On peut imaginer l’aller-retour du réel au virtuel : il s’agirait de faire passer un objet virtuel dans la réalité, et symétriquement de faire passer un objet réel dans le virtuel ; mais on ne peut " réaliser " cela que si on peut le toucher du doigt.

C’est ce que m’a permis de faire Bernard Hennion ( bernard.hennion@cnet.francetelecom.fr ), responsable au CNET de Grenoble de " Dédale " qui, dans le cadre du projet Créanet, explore ces possibilités en les appliquant à la création artistique. Il s’agit d’une part d’explorer le domaine des applications qu’ouvre le passage entre virtuel et réel, d’autre part de surmonter des difficultés techniques diverses selon l’application considérée.

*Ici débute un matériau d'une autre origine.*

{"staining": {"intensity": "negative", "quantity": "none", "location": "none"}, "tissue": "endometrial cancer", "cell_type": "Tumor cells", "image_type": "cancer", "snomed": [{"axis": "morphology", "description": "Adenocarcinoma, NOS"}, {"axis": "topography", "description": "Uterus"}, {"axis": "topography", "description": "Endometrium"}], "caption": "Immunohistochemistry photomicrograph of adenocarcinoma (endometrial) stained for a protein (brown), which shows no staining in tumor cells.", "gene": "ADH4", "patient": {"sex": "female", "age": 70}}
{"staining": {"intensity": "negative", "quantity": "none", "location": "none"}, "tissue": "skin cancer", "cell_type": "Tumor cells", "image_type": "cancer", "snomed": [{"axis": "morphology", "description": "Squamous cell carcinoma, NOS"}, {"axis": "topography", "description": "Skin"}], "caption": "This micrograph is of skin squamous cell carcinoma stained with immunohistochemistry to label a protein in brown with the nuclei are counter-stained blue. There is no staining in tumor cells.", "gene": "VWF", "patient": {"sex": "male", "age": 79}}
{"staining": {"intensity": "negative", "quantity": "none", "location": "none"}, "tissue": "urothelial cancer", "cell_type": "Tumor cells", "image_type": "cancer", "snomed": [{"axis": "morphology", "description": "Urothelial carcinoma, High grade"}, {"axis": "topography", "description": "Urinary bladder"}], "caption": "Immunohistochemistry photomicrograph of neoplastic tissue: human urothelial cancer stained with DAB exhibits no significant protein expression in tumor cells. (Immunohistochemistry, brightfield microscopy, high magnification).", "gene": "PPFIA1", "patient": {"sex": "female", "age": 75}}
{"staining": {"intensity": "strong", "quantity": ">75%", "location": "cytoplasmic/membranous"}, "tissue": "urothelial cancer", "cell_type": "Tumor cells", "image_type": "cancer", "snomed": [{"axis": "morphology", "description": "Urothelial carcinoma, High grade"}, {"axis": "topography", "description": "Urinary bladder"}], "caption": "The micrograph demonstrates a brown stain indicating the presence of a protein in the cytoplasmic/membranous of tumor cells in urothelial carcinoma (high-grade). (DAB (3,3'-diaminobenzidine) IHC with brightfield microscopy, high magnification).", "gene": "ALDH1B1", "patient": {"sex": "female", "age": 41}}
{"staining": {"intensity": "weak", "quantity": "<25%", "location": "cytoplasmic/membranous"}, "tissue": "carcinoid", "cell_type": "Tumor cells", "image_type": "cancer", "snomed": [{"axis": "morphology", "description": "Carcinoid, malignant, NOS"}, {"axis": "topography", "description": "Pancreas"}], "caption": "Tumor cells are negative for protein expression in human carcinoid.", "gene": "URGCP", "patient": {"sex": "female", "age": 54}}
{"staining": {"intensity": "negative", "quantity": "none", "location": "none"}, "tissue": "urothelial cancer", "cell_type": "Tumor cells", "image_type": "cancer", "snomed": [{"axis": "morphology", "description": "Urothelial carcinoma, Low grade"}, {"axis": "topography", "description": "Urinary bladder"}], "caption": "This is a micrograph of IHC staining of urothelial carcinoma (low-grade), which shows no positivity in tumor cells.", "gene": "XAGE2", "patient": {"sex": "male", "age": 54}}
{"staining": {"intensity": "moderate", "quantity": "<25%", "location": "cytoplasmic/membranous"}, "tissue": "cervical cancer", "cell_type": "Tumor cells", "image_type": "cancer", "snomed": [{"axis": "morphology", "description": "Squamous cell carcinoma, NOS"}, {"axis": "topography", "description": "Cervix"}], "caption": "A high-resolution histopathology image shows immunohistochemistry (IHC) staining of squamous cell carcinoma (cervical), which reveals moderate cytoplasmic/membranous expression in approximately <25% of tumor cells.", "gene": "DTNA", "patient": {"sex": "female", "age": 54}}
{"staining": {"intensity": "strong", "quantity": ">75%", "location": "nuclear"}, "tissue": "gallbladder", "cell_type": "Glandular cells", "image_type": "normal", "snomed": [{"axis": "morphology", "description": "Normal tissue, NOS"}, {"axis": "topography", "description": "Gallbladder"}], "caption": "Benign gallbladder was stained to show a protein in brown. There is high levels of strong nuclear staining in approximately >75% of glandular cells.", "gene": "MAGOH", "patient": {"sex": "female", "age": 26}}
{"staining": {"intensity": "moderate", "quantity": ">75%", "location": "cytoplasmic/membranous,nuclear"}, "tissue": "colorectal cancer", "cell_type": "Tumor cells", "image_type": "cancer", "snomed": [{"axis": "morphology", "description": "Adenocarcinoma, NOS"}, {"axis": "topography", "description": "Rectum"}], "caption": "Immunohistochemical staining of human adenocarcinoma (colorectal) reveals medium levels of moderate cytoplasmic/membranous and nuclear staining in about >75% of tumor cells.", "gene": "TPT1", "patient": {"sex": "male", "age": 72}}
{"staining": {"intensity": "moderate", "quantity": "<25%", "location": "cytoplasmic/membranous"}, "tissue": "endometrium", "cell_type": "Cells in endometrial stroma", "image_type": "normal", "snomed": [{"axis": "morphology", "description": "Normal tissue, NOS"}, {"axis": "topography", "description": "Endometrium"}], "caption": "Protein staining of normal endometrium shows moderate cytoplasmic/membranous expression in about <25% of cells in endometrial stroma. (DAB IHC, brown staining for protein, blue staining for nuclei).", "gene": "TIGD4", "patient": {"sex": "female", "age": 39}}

Dédale considère tous les sens : vue, ouïe, toucher, et aussi action " physique " sur l’objet virtuel que l’on peut sculpter et déformer comme une matière. Choisir pour cette exploration le terrain de la création artistique oblige à placer haut la barre des exigences. Un système jugé convenable par des artistes aura donc des applications potentielles diversifiées. Par ailleurs, en travaillant sur le terrain de l’esthétique, où chacun a ses goûts et ses préférences, on crée une sphère de communication plus large que si l’on s’était cantonné aux applications techniques (que pour autant Dédale ne néglige pas).

Les sous projets de Dédale traitent les divers aspects de la maîtrise des environnements virtuels : plate-forme informatique avec l ’architecture " Continuum ", son 3D, image virtuelle de grande dimension avec " Grand décor ", commande d ’outils à distance avec les " télécommunications du geste ", enfin application à la télémédecine.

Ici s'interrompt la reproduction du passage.